§ What to work on: Lay out every item below as a two-column CSV with the headers field and value. Give one row per item, with its text under field and its answer under value, each in its own double-quoted field and with line breaks replaced by spaces.

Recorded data
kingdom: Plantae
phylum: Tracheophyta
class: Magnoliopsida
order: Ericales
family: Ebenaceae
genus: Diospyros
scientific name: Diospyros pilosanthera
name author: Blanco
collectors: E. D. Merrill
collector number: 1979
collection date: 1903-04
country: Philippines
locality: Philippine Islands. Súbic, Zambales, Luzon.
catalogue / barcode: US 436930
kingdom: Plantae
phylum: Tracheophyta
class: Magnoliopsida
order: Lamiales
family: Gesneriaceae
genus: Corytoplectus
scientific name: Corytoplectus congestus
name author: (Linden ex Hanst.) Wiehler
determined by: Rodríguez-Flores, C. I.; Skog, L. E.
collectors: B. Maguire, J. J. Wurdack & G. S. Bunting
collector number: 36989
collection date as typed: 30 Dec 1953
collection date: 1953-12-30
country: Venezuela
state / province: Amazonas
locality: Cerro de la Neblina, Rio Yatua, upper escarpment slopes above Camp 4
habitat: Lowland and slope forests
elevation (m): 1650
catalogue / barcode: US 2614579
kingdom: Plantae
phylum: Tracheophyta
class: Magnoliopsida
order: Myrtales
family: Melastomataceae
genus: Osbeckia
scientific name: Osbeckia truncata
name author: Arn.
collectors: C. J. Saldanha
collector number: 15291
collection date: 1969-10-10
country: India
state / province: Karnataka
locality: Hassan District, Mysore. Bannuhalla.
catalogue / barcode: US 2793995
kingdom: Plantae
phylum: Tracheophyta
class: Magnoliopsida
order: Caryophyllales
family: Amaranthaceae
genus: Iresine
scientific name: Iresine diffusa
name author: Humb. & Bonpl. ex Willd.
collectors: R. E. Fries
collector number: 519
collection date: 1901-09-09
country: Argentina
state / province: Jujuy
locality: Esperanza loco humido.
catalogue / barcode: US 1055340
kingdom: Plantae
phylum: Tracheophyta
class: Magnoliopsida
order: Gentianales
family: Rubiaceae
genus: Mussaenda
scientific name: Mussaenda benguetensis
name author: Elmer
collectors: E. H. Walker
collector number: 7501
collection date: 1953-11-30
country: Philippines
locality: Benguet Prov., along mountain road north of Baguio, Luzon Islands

§ Full solution:
field,value
"kingdom:","Plantae"
"phylum:","Tracheophyta"
"class:","Magnoliopsida"
"order:","Ericales"
"family:","Ebenaceae"
"genus:","Diospyros"
"scientific name:","Diospyros pilosanthera"
"name author:","Blanco"
"collectors:","E. D. Merrill"
"collector number:","1979"
"collection date:","1903-04"
"country:","Philippines"
"locality:","Philippine Islands. Súbic, Zambales, Luzon."
"catalogue / barcode:","US 436930"
"kingdom:","Plantae"
"phylum:","Tracheophyta"
"class:","Magnoliopsida"
"order:","Lamiales"
"family:","Gesneriaceae"
"genus:","Corytoplectus"
"scientific name:","Corytoplectus congestus"
"name author:","(Linden ex Hanst.) Wiehler"
"determined by:","Rodríguez-Flores, C. I.; Skog, L. E."
"collectors:","B. Maguire, J. J. Wurdack & G. S. Bunting"
"collector number:","36989"
"collection date as typed:","30 Dec 1953"
"collection date:","1953-12-30"
"country:","Venezuela"
"state / province:","Amazonas"
"locality:","Cerro de la Neblina, Rio Yatua, upper escarpment slopes above Camp 4"
"habitat:","Lowland and slope forests"
"elevation (m):","1650"
"catalogue / barcode:","US 2614579"
"kingdom:","Plantae"
"phylum:","Tracheophyta"
"class:","Magnoliopsida"
"order:","Myrtales"
"family:","Melastomataceae"
"genus:","Osbeckia"
"scientific name:","Osbeckia truncata"
"name author:","Arn."
"collectors:","C. J. Saldanha"
"collector number:","15291"
"collection date:","1969-10-10"
"country:","India"
"state / province:","Karnataka"
"locality:","Hassan District, Mysore. Bannuhalla."
"catalogue / barcode:","US 2793995"
"kingdom:","Plantae"
"phylum:","Tracheophyta"
"class:","Magnoliopsida"
"order:","Caryophyllales"
"family:","Amaranthaceae"
"genus:","Iresine"
"scientific name:","Iresine diffusa"
"name author:","Humb. & Bonpl. ex Willd."
"collectors:","R. E. Fries"
"collector number:","519"
"collection date:","1901-09-09"
"country:","Argentina"
"state / province:","Jujuy"
"locality:","Esperanza loco humido."
"catalogue / barcode:","US 1055340"
"kingdom:","Plantae"
"phylum:","Tracheophyta"
"class:","Magnoliopsida"
"order:","Gentianales"
"family:","Rubiaceae"
"genus:","Mussaenda"
"scientific name:","Mussaenda benguetensis"
"name author:","Elmer"
"collectors:","E. H. Walker"
"collector number:","7501"
"collection date:","1953-11-30"
"country:","Philippines"
"locality:","Benguet Prov., along mountain road north of Baguio, Luzon Islands"